● Activity: Work out how many lines of the entries have the word "click" in them. Respond with that number only.

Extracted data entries
>>>>>
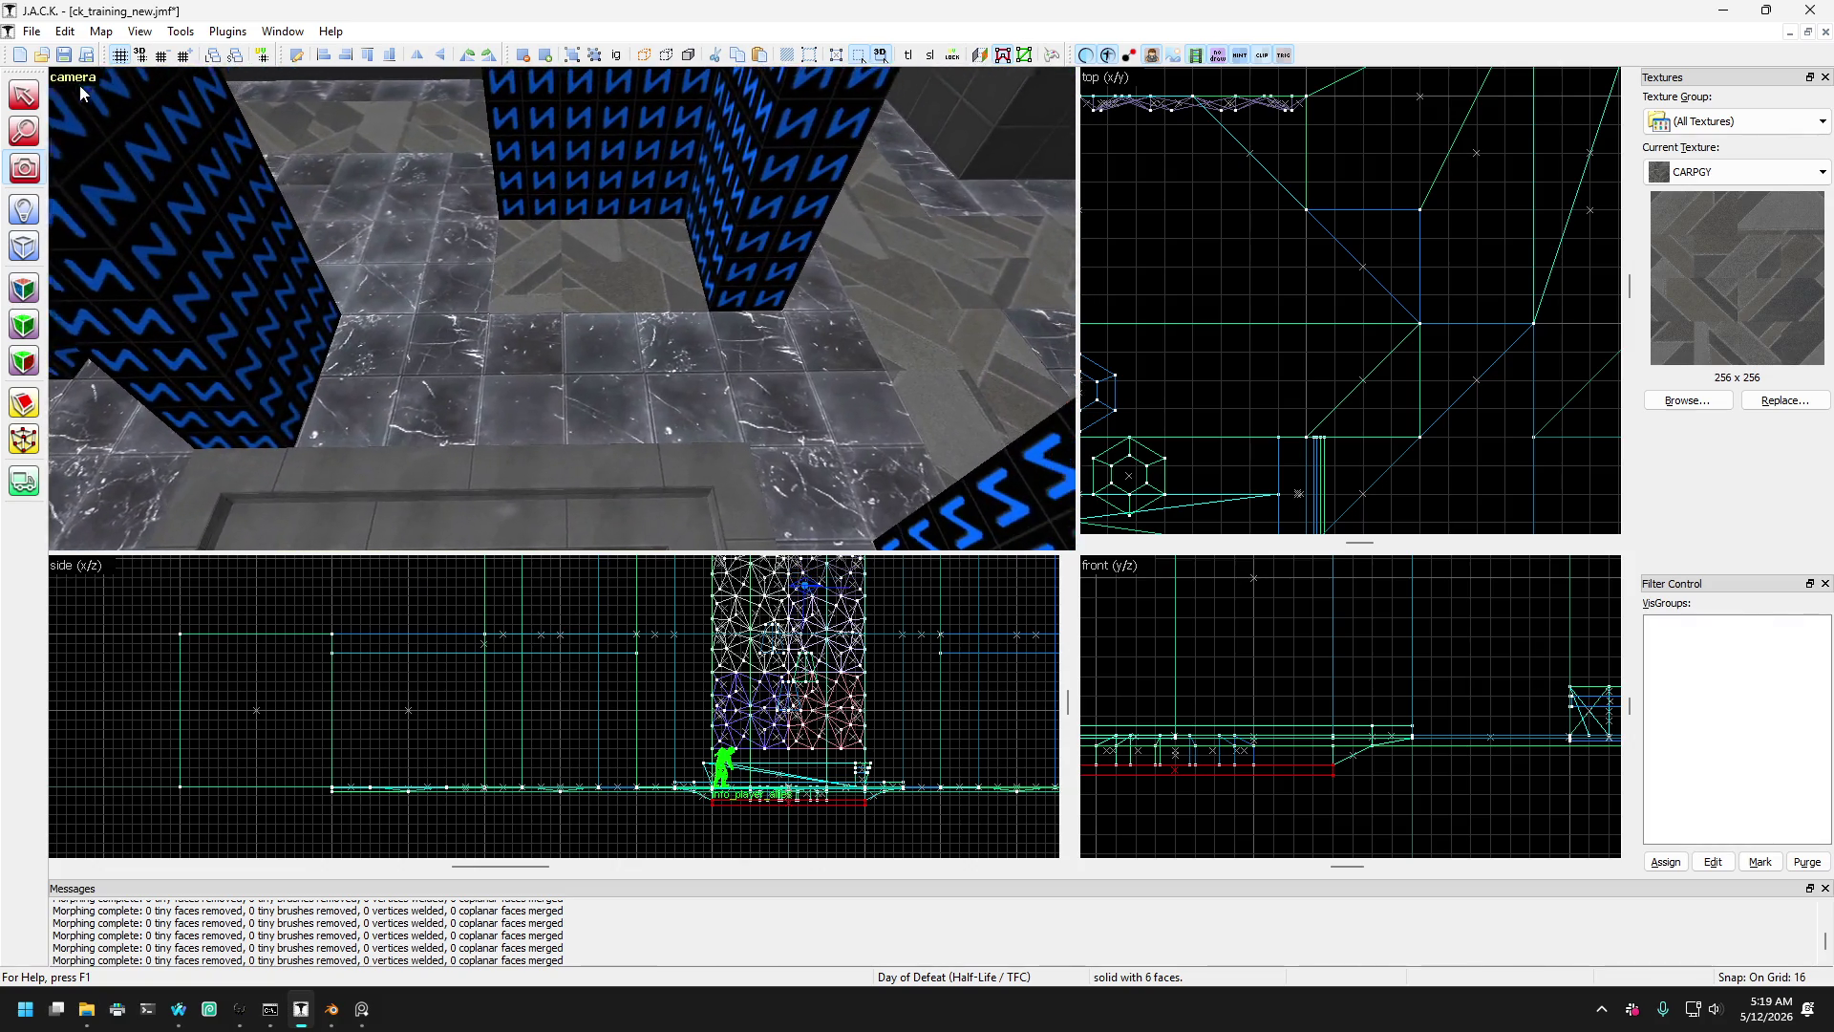
- Move the thin floor slab beside the pillar down onto the floor and into place between the pillars
click(24, 95)
click(286, 248)
mouse_move(415, 191)
mouse_down()
mouse_move(402, 271)
mouse_move(478, 357)
mouse_up()
drag(723, 420, 842, 391)
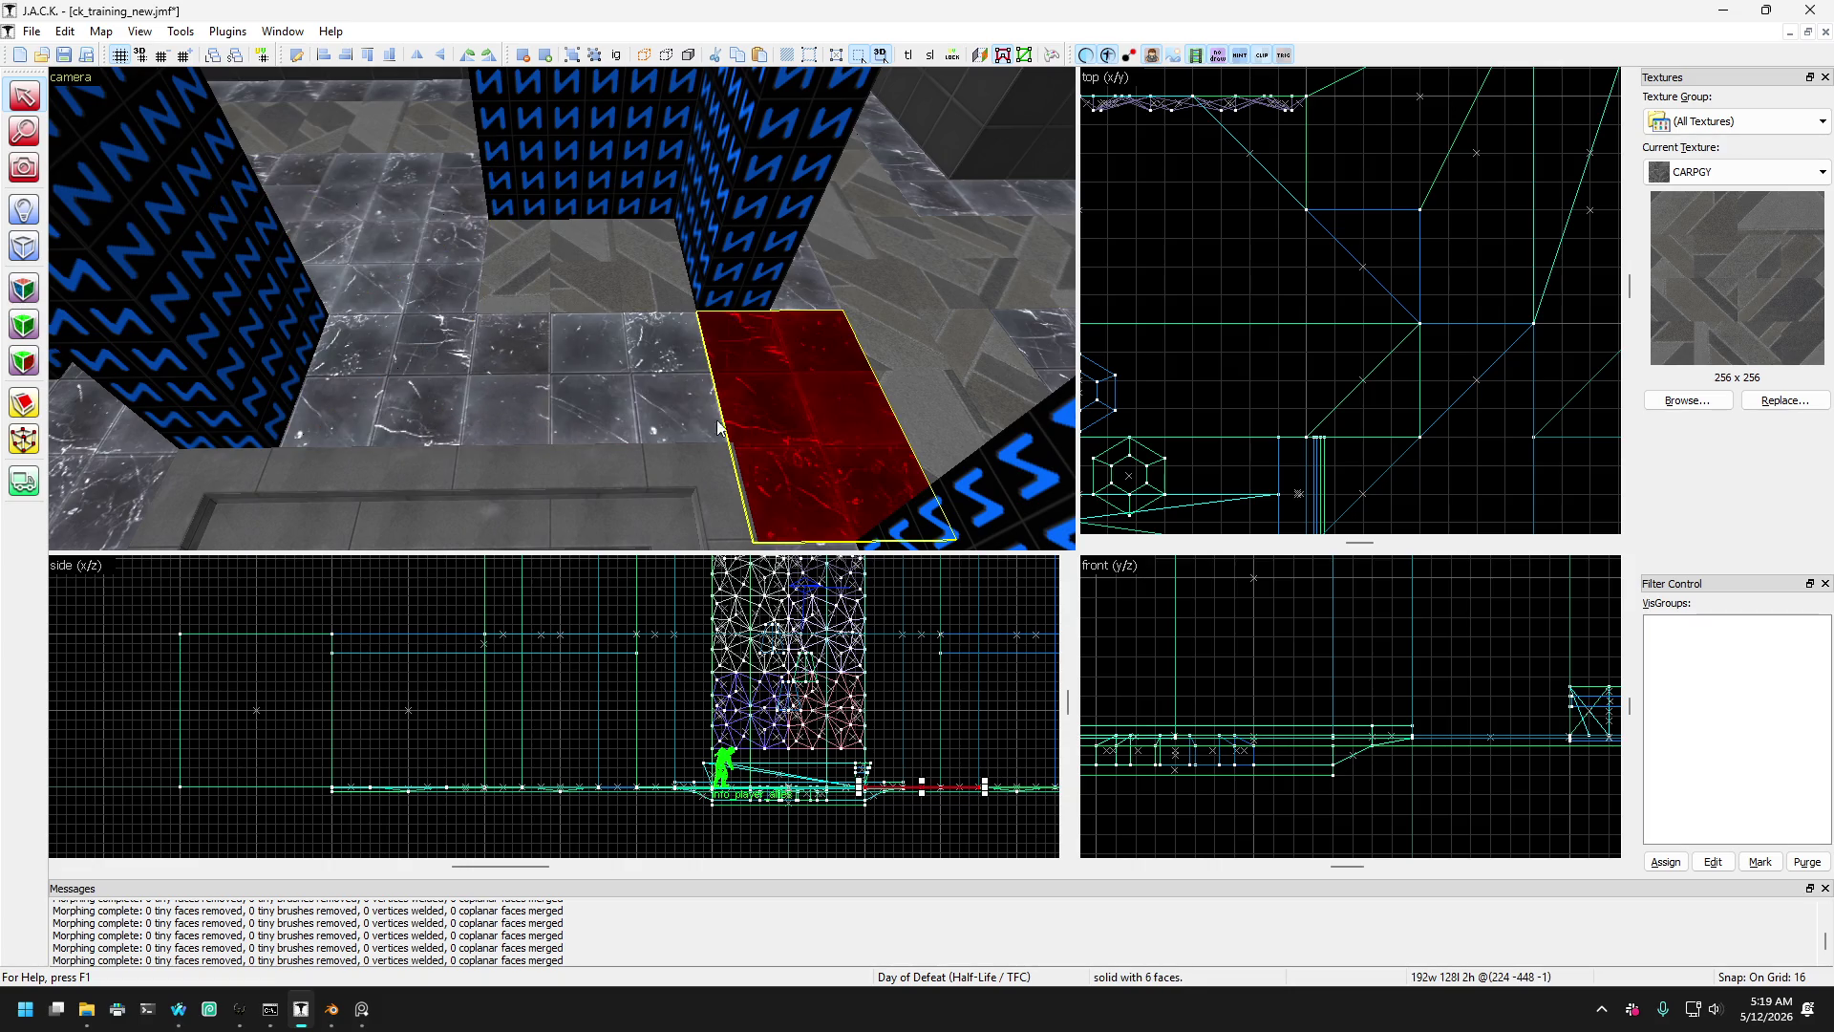
key(Escape)
key(Right)
click(24, 168)
drag(561, 306, 500, 323)
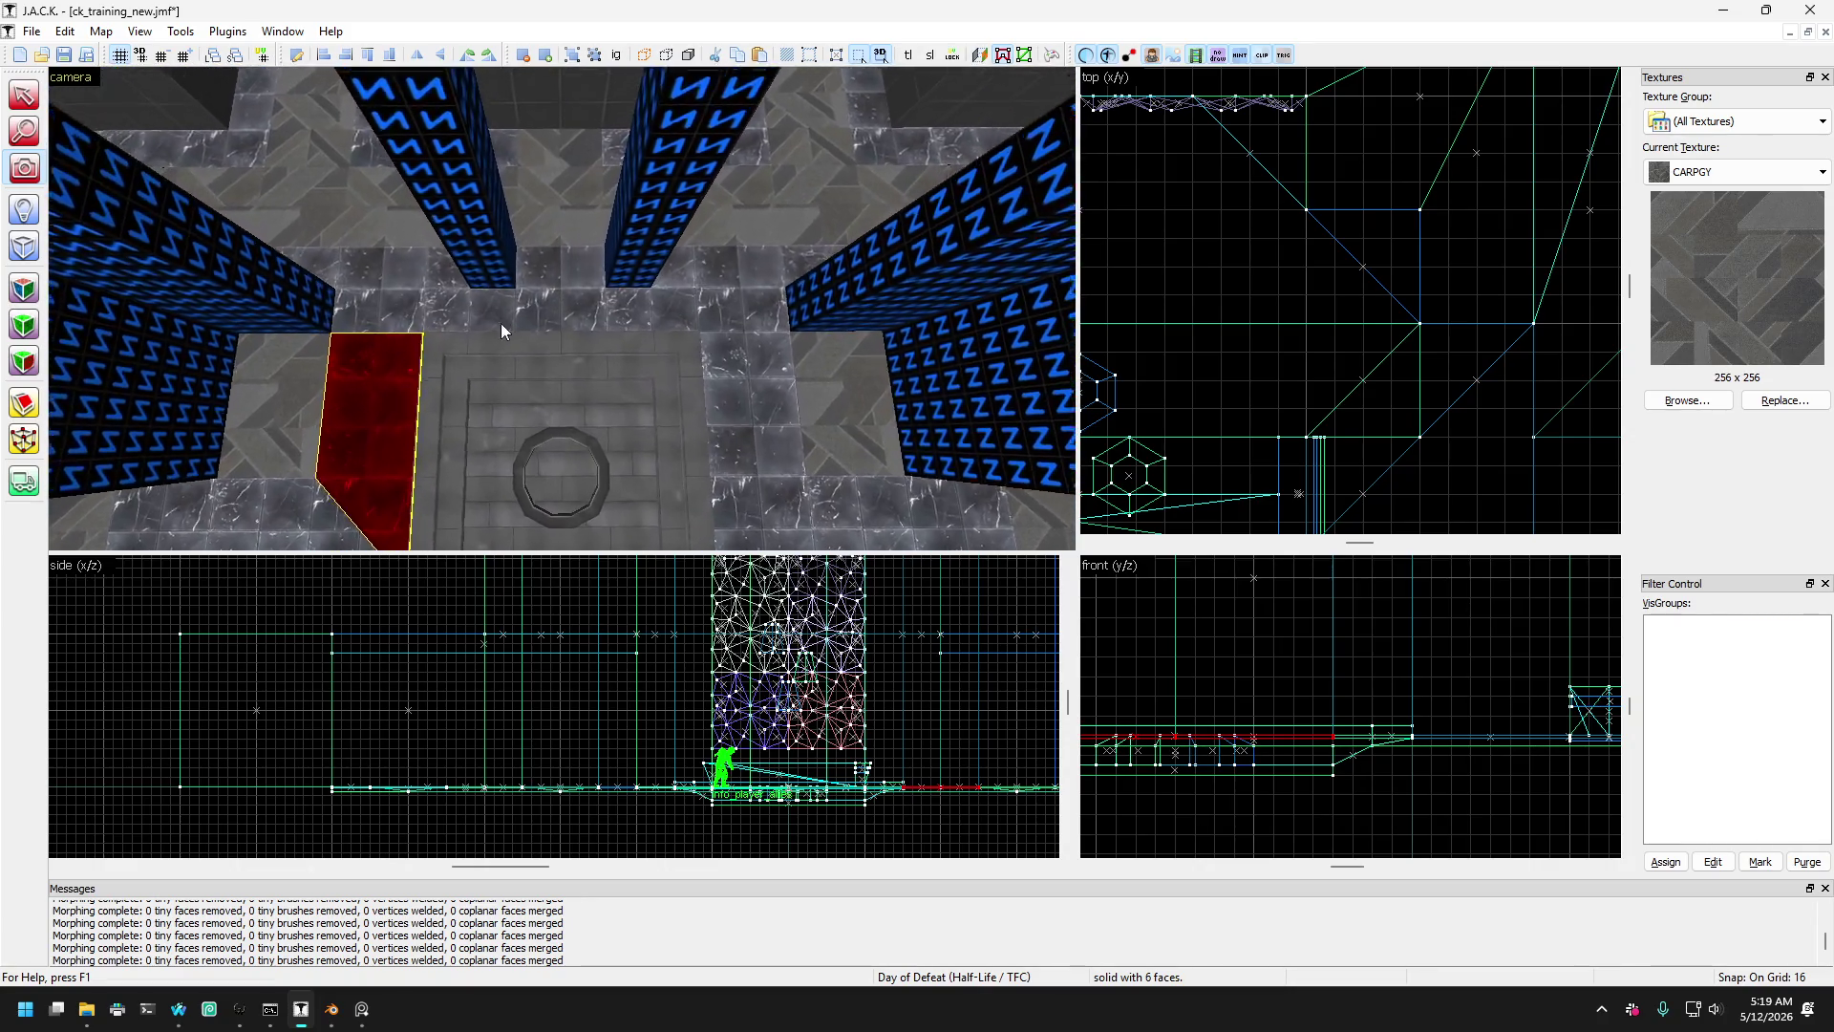
key(shift+s)
mouse_move(327, 291)
mouse_down()
mouse_move(376, 279)
mouse_move(490, 320)
mouse_up()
<<<<<
● Answer below: 3